LA PAZ, 27 abr (Xinhua) -- Bolivia registró un aumento significativo de los conflictos sociales en el primer trimestre de 2026, con 176 casos documentados, casi el doble del promedio histórico mensual, según un informe presentado hoy lunes por la Defensoría del Pueblo, que advirtió de fallas en la gestión gubernamental de la conflictividad y pidió instalar un diálogo nacional urgente.
El reporte documenta 176 hechos de conflictividad, de los cuales 157 permanecen activos, en una curva ascendente que se acelera mes a mes con registros de 35 casos en enero, 44 en febrero y 78 en marzo.
"El patrón histórico de conflictividad de Bolivia refiere que mensualmente tenemos un promedio de 30 conflictos. Hoy estamos casi duplicando esa cantidad a 58", alertó en la presentación el defensor del pueblo, Pedro Callisaya.

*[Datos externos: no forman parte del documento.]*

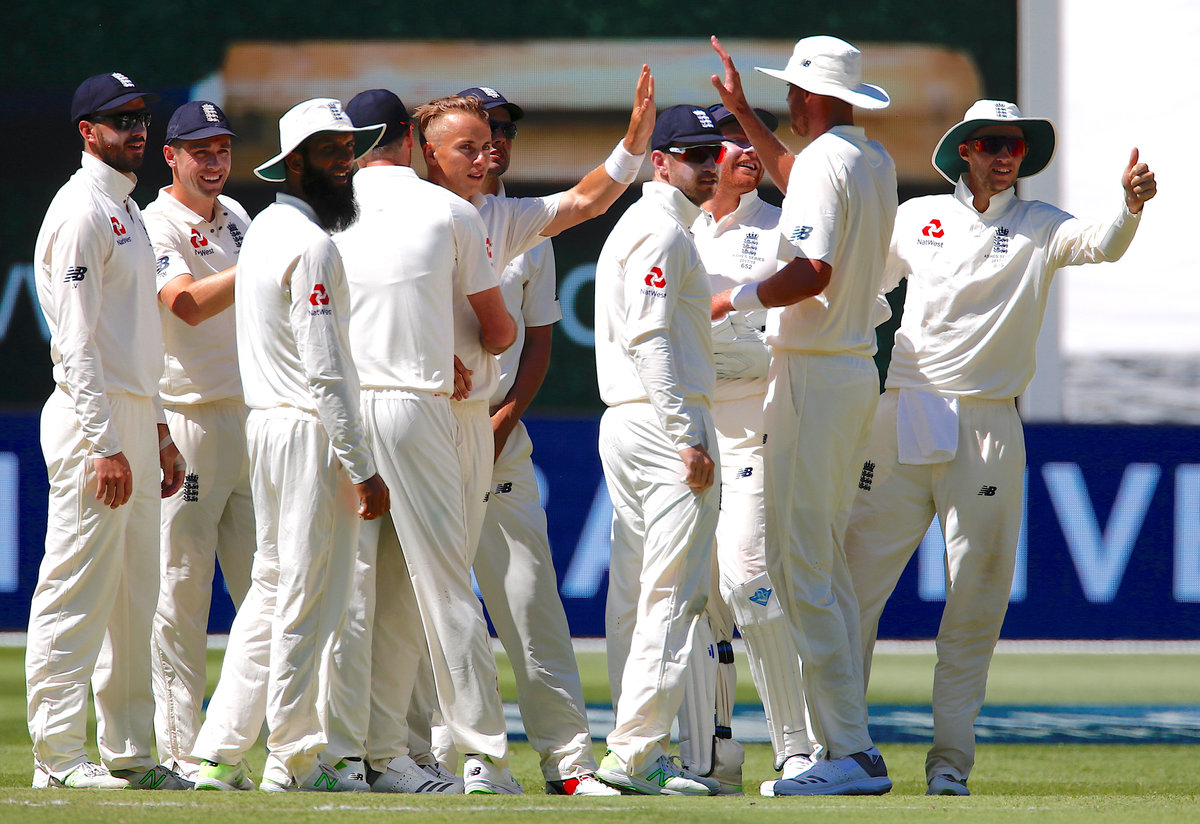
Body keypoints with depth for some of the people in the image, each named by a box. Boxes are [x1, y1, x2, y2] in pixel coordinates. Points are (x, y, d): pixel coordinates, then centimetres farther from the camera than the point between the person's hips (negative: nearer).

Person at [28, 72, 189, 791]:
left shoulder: (129, 211, 19)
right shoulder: (82, 211, -11)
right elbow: (78, 339, -18)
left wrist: (158, 430, 20)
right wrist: (107, 444, -22)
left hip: (135, 420, 10)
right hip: (92, 416, -10)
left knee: (133, 594, 11)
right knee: (78, 591, -9)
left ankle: (129, 752, 15)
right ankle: (59, 755, -8)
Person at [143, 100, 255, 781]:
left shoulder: (236, 218, 16)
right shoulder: (156, 228, -7)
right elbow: (188, 303, -23)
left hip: (252, 416, 7)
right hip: (187, 422, -7)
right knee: (182, 590, -6)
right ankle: (180, 750, -4)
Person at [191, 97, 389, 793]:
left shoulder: (263, 231, 16)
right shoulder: (311, 244, -15)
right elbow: (324, 369, -20)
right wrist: (361, 469, -20)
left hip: (267, 423, 10)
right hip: (312, 430, -10)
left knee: (273, 591, 14)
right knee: (311, 599, -4)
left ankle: (218, 752, 12)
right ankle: (296, 760, 1)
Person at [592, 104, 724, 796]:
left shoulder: (638, 226, 21)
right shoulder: (662, 231, -10)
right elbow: (648, 337, -19)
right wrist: (687, 439, -22)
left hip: (625, 422, 11)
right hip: (665, 417, -11)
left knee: (635, 597, 9)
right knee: (673, 595, -11)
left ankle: (639, 749, 11)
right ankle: (637, 754, -14)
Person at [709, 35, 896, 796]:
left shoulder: (824, 162, -14)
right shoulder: (877, 162, 15)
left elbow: (813, 273, -25)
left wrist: (736, 298, -12)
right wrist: (744, 114, 41)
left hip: (813, 376, -10)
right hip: (857, 370, 10)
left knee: (802, 564, -10)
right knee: (826, 562, 13)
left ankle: (849, 753, -14)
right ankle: (849, 744, 12)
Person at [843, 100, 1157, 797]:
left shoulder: (1038, 228, 5)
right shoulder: (916, 217, 11)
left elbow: (1101, 245, -15)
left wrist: (1131, 205, -34)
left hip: (989, 426, -1)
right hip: (903, 417, 1)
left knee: (976, 600, -1)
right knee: (858, 578, -3)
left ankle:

De acuerdo con los datos oficiales, el departamento de La Paz (oeste) concentra el mayor número de conflictos con 47, seguido de Santa Cruz (este) con 28 y Cochabamba (centro) con 19, aunque el informe destaca una expansión hacia ciudades intermedias y áreas rurales.
Entre las principales medidas de presión, los bloqueos encabezan la lista con 60 registros, seguidos de paros (23) y marchas (21).
"El bloqueo es el corolario de todo un proceso de peticiones, demandas realizadas y que resultan no atendidas", señaló Callisaya.
El informe identificó factores económicos como el principal detonante de la conflictividad, en particular, la calidad y provisión de combustibles que generó 29 conflictos durante el trimestre, configurándose como uno de los focos más sensibles y de mayor intensidad.
"El gobierno no está sabiendo gestionar los conflictos, ni en su solución, ni en el manejo de sus tiempos", afirmó, al advertir que problemas sectoriales están escalando hacia conflictos más amplios, con mayor participación de actores y alcance territorial.
La Defensoría intervino en el 75 por ciento de los conflictos activos, equivalente a 119 casos, lo que refleja su rol en la mediación, aunque el organismo subrayó la necesidad de respuestas estructurales.
Callisaya instó a conformar de manera inmediata una mesa de diálogo con participación de actores políticos, empresariales y sociales, con el objetivo de consensuar una agenda nacional que contribuya a reducir la tensión social.
Comentó que el incremento de la conflictividad se produce en medio de dificultades económicas y creciente presión social, lo que plantea nuevos desafíos para la gobernabilidad en el país.